Background
Lydia Avery Coonley was born at Lynchburg, Va. , the daughter of Benjamin Franklin and Susan Howes (Look) Avery. She was a descendant of Christopher Avery who emigrated from England and settled in Salem, Massachussets, about 1630.
Lydia Avery Coonley was born at Lynchburg, Va. , the daughter of Benjamin Franklin and Susan Howes (Look) Avery. She was a descendant of Christopher Avery who emigrated from England and settled in Salem, Massachussets, about 1630.
Her life was spent chiefly in Louisville, Ky. Removing to Chicago in 1873, she soon won a prominent place in the social and cultural life of that city. For nearly a quarter-century her home was a center of "light and leading" for all who were in any way identified with Chicago's higher interests, and for many distinguished visitors to the city as well. "In that home, " wrote Jane Addams, "I first unfolded plans for founding a settlement in Chicago, and met with that ready sympathy and understanding which her adventuring and facile mind was always ready to extend to a new cause she believed to be righteous. " After about 1909, save for rather frequent periods of travel, she lived at Wyoming, N. Y. , in which village the Avery family had maintained an ancestral summer residence for many decades. Here, as previously in Chicago, she kept a kind of "open house" for the world at large and, in particular, for young and struggling workers in the arts. Here, also, she organized an elaborate summer school, liberally attended sessions of which were held in 1914, 1916, and 1917. A beautiful community hall was dedicated in 1902 in the village of Wyoming as a tangible expression of her generosity and public spirit. Although she was a frequent contributor to various periodicals from about 1878 onward, her first book, Under the Pines and Other Verses, did not appear until 1895. This was followed by Singing Verses for Children (1897), Love Songs (1898), and in 1921 by a collected edition of her poems in three volumes entitled The Melody of Life, The Melody of Love, and The Melody of Childhood. She also wrote the words for Dr. George F. Root's cantata Our Flag with the Stars and Stripes (1896), and for several other musical compositions.

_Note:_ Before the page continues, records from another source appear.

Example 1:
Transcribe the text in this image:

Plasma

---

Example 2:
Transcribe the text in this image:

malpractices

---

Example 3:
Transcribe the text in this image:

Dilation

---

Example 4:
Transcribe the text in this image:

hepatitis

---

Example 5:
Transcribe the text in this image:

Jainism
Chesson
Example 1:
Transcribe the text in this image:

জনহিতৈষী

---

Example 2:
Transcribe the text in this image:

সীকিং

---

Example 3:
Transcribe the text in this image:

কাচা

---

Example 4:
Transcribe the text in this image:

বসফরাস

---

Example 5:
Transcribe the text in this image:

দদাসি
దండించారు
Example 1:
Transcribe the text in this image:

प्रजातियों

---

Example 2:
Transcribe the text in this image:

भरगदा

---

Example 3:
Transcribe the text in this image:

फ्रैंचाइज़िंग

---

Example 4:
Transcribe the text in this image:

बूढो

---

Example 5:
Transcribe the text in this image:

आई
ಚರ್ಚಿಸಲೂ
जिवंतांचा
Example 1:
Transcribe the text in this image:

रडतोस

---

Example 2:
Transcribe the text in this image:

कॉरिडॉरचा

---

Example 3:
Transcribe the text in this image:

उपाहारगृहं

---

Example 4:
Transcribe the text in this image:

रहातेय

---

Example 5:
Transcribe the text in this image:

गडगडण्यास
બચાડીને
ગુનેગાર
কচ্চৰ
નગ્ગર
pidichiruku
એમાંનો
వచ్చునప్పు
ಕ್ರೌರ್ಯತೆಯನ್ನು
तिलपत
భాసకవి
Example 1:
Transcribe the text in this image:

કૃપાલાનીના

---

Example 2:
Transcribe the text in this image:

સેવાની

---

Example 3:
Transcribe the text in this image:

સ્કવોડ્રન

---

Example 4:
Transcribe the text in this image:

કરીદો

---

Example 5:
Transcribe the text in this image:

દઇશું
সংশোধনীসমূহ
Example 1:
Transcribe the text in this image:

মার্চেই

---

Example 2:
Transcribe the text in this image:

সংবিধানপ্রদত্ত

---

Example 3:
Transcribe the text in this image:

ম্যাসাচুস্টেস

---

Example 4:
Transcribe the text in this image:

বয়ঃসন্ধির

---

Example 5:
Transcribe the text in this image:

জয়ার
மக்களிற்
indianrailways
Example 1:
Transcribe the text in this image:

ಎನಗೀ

While a few of her poems are reprinted in some of the standard anthologies and have become widely known, her literary work was more of a recreational and ephemeral by-product than the chief concern of a life spent in untiring human service. She was one of those whose peculiar genius finds its most congenial expression in the exercise of direct inspirational influence through personal contact, and in this sphere she made a notable contribution to American life - a contribution which was vicariously reflected in the work of many men and women who became prominent in various cultural activities. She died in Chicago, survived by four of six children by her first husband.
In 1867 she married to John Clark Coonley. Her first husband died in 1882, and on March 18, 1897, she was married to the scientist, Henry Augustus Ward.